節選 –
--

年輕時代的李白,以儒家的積極入世,“兼濟天下”的思想激情為主。這種思想動力,使李白在一開始並沒有把自己的一生全部交給詩歌創作。蘇廷是最早發現李白的人。他認為李白文采可觀,但風骨未成。隻要繼續努力將來必成大器,可以與司馬相如齊名了。李白則認為:司馬相如隻不過寫得一手好文章,漢武帝也不過是以俳優蓄之。竊以為大丈夫當誌在經國濟世,進不能為管,退亦當為魯連。詩文乃餘事爾。由此可見,當初李白的理想在政治上。李白強烈的政治理想與他的狂逸性格格格不入。他狂逸的性格讓他在選擇躋身仕途的道路中走錯了一步。唐代的科舉製度相對來講比較合理,打破了世族地主政治的官僚選拔製度,為庶族地主大開方便之門,是中國政治製度史的一大進步,很多人借此飛黃騰達。李白不屑於走這條路,或許是自認為千裏馬不能與駑馬相齊驅,或許是自負的他看不起科舉場上的你爭我奪。但最主要的是他和儒生的立足點不同,他想做王者之師,與統治者平起平坐,結為知己。一般人是不會有這種想法的,也是不敢有這種想法的,可李白不是一般人,性格狂放,所以才敢這麼想。他不願意走一個儒生順理成章應該走的道路。他不願做科舉的奴隸,受科舉的約束。
然而,天才自傲,狂逸不羈的李白幻想能夠像呂尚一樣,等待明主的詔示,製造一個一鳴驚人的戲劇效果。他有一個夢,夢中自己化作一隻大鵬,展開遮天蔽日的翅膀,向著無邊無際的太空翱翔。他在一首詩中表達了他想通過隱逸達到政治目的的心情。可是依李白的性格,他成不了一個成功的垂釣者,狂逸的性格很難兼備耐心持久,這種性格需要的是新奇與多變。李白沒有呂尚的耐心沉穩,更沒有呂尚的老謀深算,他豪放於自由世界,所以他的性格是做不了呂尚的。
李白一直在尋找著憑借自己的卓越才華直接進入朝廷的機會。他走上長安自薦。經道士吳筠與玉真公主的推薦,唐玄宗下詔征李白入京,李白得訊,欣喜異常,他以為從此可以施展政治抱負:“仰天大笑出門去,我輩豈是蓬蒿人!”多麼自信,多麼豪爽的癲狂!
唐玄宗在金殿召見了李白,並步行迎接李白,讓李白坐在七寶床上,親手為李白調羹。對於統治者來說這不過是一種特殊的禮遇,為自己增添禮賢下士的美名。翰林學士的官職既無官品又無實權,僅僅是隨時侍命聽候皇帝召喚去草擬詔告或寫詩論文,用現今的話來說就是個禦用文人,隻能做一些詔告或歌功頌德的官樣文字而已。展翅的大鵬關進了鳥籠,整天在院中畫地為牢,這跟李白放蕩不羈的性格是不相符的,他耐著性子忍受著。這段政治生涯中,雖然為朝廷草寫詔書文告,還不時地解答唐玄宗的國政詢問,更多的卻是陪帝王嬪妃宴飲歡娛。他看不起司馬相如是個俳優之臣,而自己也做了俳優之臣。個性上的壓抑,讓他借酒澆愁,在酒後盡情地宣泄自己的情感,任性而行。他大聲歌吟:“三杯通大道,一醉解千愁。但得酒中趣,不作富貴求。”

--

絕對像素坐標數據
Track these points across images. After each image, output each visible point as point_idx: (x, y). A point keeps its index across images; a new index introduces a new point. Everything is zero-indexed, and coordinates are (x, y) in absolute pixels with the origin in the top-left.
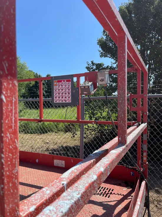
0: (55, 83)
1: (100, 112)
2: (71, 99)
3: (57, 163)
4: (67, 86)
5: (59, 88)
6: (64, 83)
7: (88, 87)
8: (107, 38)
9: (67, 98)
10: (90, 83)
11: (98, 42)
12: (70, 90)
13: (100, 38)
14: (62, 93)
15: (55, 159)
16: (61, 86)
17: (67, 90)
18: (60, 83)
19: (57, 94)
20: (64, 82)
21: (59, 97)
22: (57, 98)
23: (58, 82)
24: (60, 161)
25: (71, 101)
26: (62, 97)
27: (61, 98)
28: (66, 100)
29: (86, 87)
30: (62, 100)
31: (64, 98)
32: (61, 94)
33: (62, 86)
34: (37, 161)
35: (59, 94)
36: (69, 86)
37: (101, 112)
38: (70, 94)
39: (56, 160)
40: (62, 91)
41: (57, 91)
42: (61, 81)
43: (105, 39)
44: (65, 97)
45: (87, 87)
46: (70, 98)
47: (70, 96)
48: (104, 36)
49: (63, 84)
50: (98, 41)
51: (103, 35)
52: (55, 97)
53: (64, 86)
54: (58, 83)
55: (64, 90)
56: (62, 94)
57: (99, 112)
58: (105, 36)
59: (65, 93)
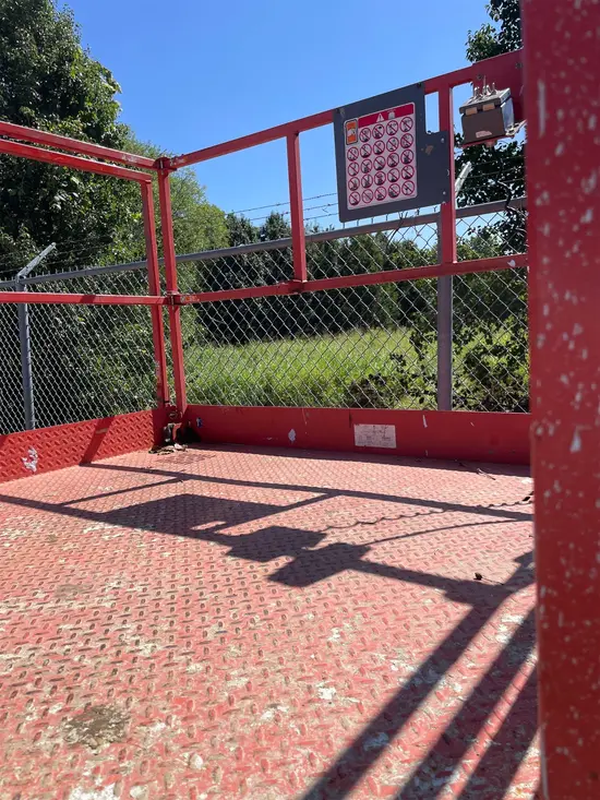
0: (350, 133)
1: (485, 332)
2: (415, 182)
3: (365, 438)
4: (399, 135)
5: (368, 149)
6: (385, 124)
7: (497, 103)
8: (509, 28)
9: (401, 182)
10: (502, 94)
11: (469, 50)
12: (413, 148)
13: (476, 29)
14: (377, 166)
15: (357, 423)
16: (372, 141)
17: (400, 150)
18: (371, 127)
19: (360, 175)
20: (386, 118)
21: (368, 186)
22: (360, 190)
23: (363, 123)
24: (379, 427)
25: (415, 194)
26: (381, 183)
27: (374, 187)
28: (397, 190)
29: (485, 107)
30: (380, 195)
31: (387, 184)
32: (373, 172)
33: (377, 137)
34: (292, 435)
35: (367, 171)
36: (406, 130)
37: (486, 328)
38: (413, 164)
39: (362, 426)
40: (380, 159)
41: (360, 160)
42: (372, 120)
43: (499, 31)
44: (393, 181)
45: (492, 106)
46: (414, 179)
47: (410, 171)
48: (496, 20)
49: (381, 131)
50: (468, 47)
51: (492, 16)
52: (351, 185)
53: (385, 138)
54: (360, 130)
55: (386, 154)
56: (380, 169)
57: (481, 330)
58: (501, 22)
59: (390, 162)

--

任務列表 –
a. 根據談李白的文章,唐玄宗下詔征李白入京,是經由誰的推薦?
b. 請照原樣抄錄談李白的文章中從“年輕時代的李白,以儒家的積極”到“做科舉的奴隸,受科舉的約束。”的文字。
c. 請接續談李白的文章,從最後一句之後寫下去。

任務作答 –
a. 經道士吳筠與玉真公主的推薦。

b.
年輕時代的李白,以儒家的積極入世,“兼濟天下”的思想激情為主。這種思想動力,使李白在一開始並沒有把自己的一生全部交給詩歌創作。蘇廷是最早發現李白的人。他認為李白文采可觀,但風骨未成。隻要繼續努力將來必成大器,可以與司馬相如齊名了。李白則認為:司馬相如隻不過寫得一手好文章,漢武帝也不過是以俳優蓄之。竊以為大丈夫當誌在經國濟世,進不能為管,退亦當為魯連。詩文乃餘事爾。由此可見,當初李白的理想在政治上。李白強烈的政治理想與他的狂逸性格格格不入。他狂逸的性格讓他在選擇躋身仕途的道路中走錯了一步。唐代的科舉製度相對來講比較合理,打破了世族地主政治的官僚選拔製度,為庶族地主大開方便之門,是中國政治製度史的一大進步,很多人借此飛黃騰達。李白不屑於走這條路,或許是自認為千裏馬不能與駑馬相齊驅,或許是自負的他看不起科舉場上的你爭我奪。但最主要的是他和儒生的立足點不同,他想做王者之師,與統治者平起平坐,結為知己。一般人是不會有這種想法的,也是不敢有這種想法的,可李白不是一般人,性格狂放,所以才敢這麼想。他不願意走一個儒生順理成章應該走的道路。他不願做科舉的奴隸,受科舉的約束。

c.
李白豪放不羈的個性決定他不可能在朝中呆太久。他的才華讓人敬佩的同時,也讓人妒忌,李白偏偏不會韜光養晦。他個性張揚,難免會得罪一些小人,胸懷再寬廣的統治者,也難以接受他的不羈狂放的突出自我,不像中庸之道以群體為榮;狂放的性格遇強則強,遇剛則剛,不像中庸之道不溫不火;狂放的性格剛甚則易折,中庸之道柔韌克百強。做了翰林的李白雖然努力壓抑自己的狂放不羈,但強力的壓迫會使個性的壓力蘊積成勢,隻要有一個宣泄口便會噴薄而發。李白已經狂放到讓人難以容忍的地步了,他流連於酒肆,高呼“天子呼來不上船”。一次唐玄宗詔宣李白撰述召令,癲狂大醉的李白讓玄宗寵愛的高力士為自己脫靴,讓貴妃調羹,天子磨墨。他狂得大膽而無畏,他的這種性格為朝廷所不容,權臣小人們在玄宗和貴妃麵前大進讒言,唐玄宗也漸漸疏遠了李白。不被重用的李白更加狂放起來,政治的失意源於他狂逸的性格,同時又推進了他放蕩不羈的性格,他對朝政與現實有了更切身的感受,“安能摧眉折腰事權貴,使我不得開心顏。”
他從長安帶走了酒仙的雅號和謫仙人的美稱,也帶走了更加狂逸的性格。同情李白的人都認為他的遭遇是封建統治者造成的,其實李白的遭遇和痛苦的根源在於他的個性。